Arthur Bouet : « Il faut arrêter d’opposer blockbusters et cinéma indépendant »

Comment écrire un livre sur l’une des sagas les plus populaires de ces 30 dernières années ? C’est la question qu’on a posé à Arthur Bouet, critique cinéma. Le chroniqueur de l’émission Le Cercle sur Canal+ revient avec nous sur l’écriture de son premier livre : Machine qui rêve: Fast & Furious, utopie américaine. Petit avant goût de ce qu’il pense du cinéma hollywoodien avant sa venue au festival Isulia dimanche.

Crédit photo : Pauline Preel

Le Type : Tu t’apprêtes à sortir Machine qui rêve: Fast & Furious, utopie américaine. C’est ton premier livre ?

Arthur Bouet : Oui, c’est la première fois que j’ai écrit un livre. C’était une envie que j’avais depuis longtemps. À la base, c’est pour ça que j’ai rencontré Adrien (Durand, de la maison d’édition Le Gospel, ndlr) : j’avais le désir d’écrire un livre sur autre chose que Fast & Furious. On en avait parlé, puis on a fini par faire une revue ensemble, Amateur·e, qui existe depuis un an et demi.

Consigne:
Reprenez l'entretien avec Arthur Bouet sur son livre consacré à Fast & Furious, à la suite de sa dernière réponse.

Jeu de données:
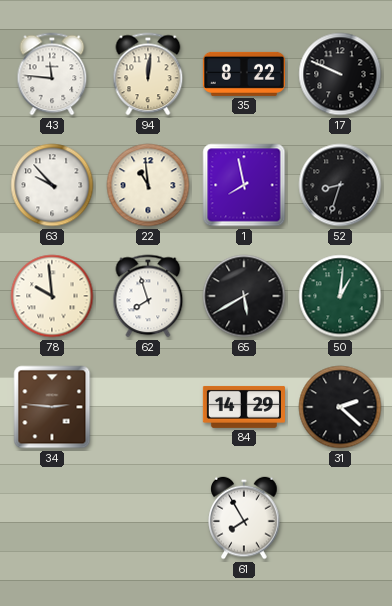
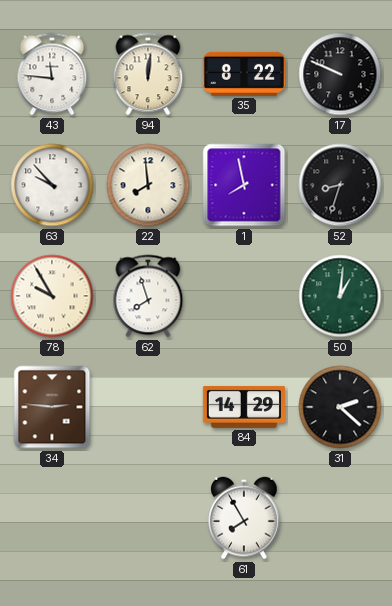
22: 10:59 -> 7:59
78: 9:59 -> 9:55
65: 5:40 -> none
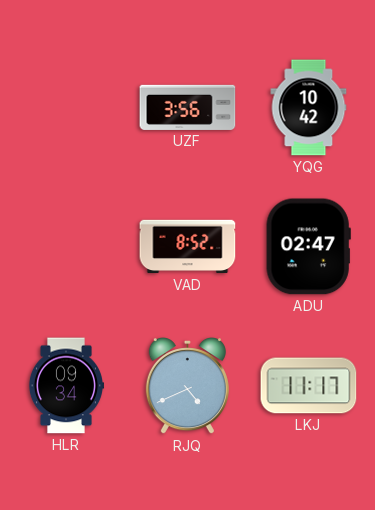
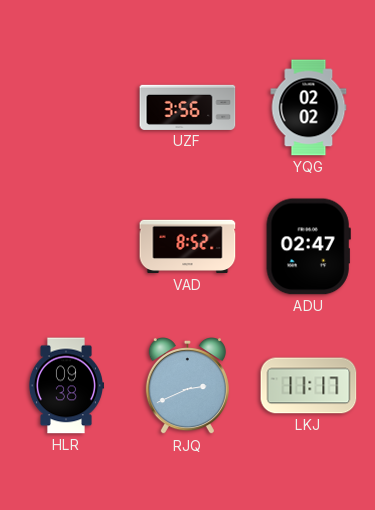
YQG: 10:42 -> 02:02
HLR: 09:34 -> 09:38
RJQ: 4:41 -> 2:41
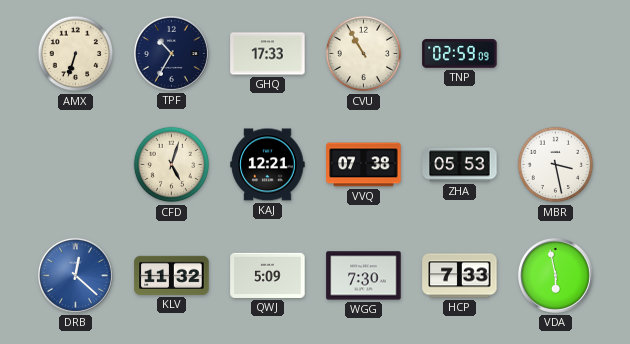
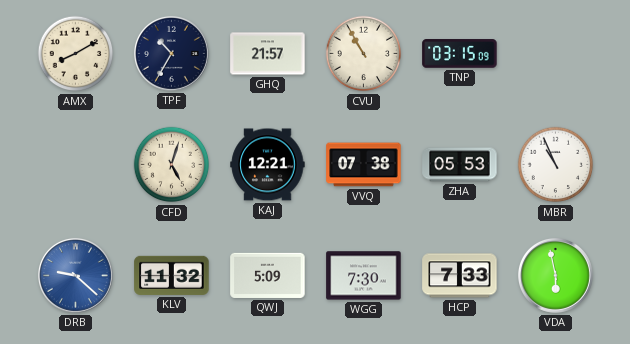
AMX: 6:33 -> 8:10
GHQ: 17:33 -> 21:57
TNP: 02:59 -> 03:15
MBR: 3:28 -> 10:56
DRB: 12:22 -> 9:22
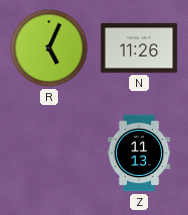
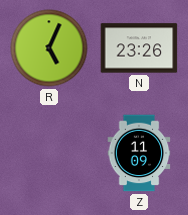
N: 11:26 -> 23:26
Z: 11:13 -> 11:09
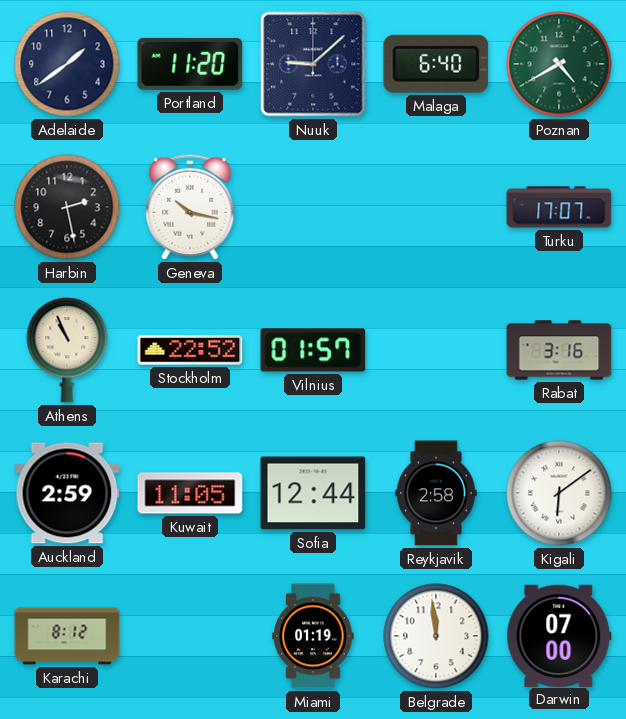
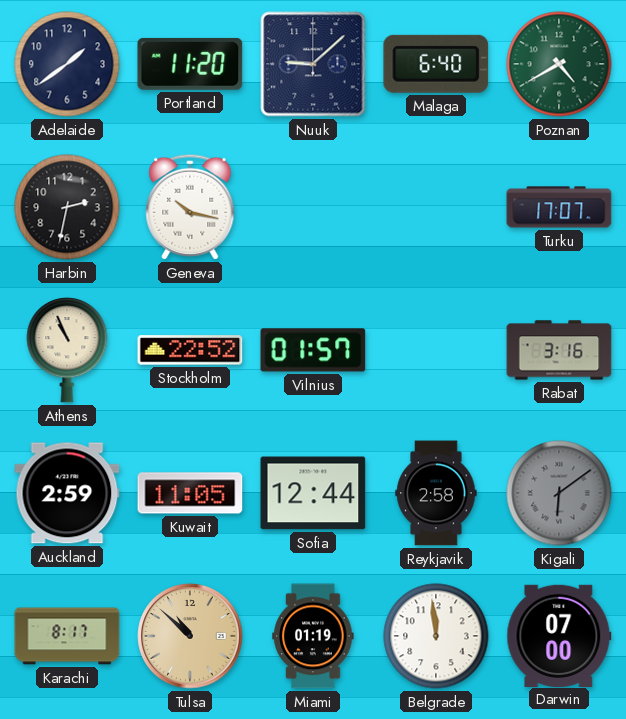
Harbin: 2:28 -> 2:32
Kigali dial: white -> grey
Karachi: 8:12 -> 8:17
Tulsa: none -> 10:52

Réponse:
C’est au fil de nos discussions, qu’en lui parlant de Fast & Furious – pour d’autres raisons –, qu’il m’a dit : « C’est intéressant comme sujet, ça pourrait faire un bon livre. » Ça lui a donné envie de démarrer cette collection cinéma, Amateur·e, consacrée au cinéma dans sa maison d’édition, Le Gospel. C’est comme ça que je me suis lancé dans l’écriture de ce livre.

Fast & Furious est une saga qui n’avait jamais reçu le traitement qu’elle mérite de la part de la presse cinéma ou de la critique.

Arthur Bouet

Ton souhait initial n’était donc pas forcément d’écrire un livre sur Fast & Furious ?

Mon métier consiste à écrire sur le cinéma. Je n’avais jamais fait de long texte en mesure de s’imprimer dans un livre. Mais je suis toujours en train de réfléchir à des sujets en rapport avec le cinéma qui pourraient donner lieu à des articles ou à des textes plus longs.

J’avais cette envie de m’attaquer à un format un peu plus long un jour. Fast & Furious est une saga qui m’intéresse beaucoup et qui, je trouve, n’avait jamais reçu le traitement qu’elle mérite de la part de la presse cinéma ou de la critique.

Tu parles de la saga comme d’« une utopie créative aux confins de la naïveté et de l’acte de résistance ». Qu’entends-tu par là ?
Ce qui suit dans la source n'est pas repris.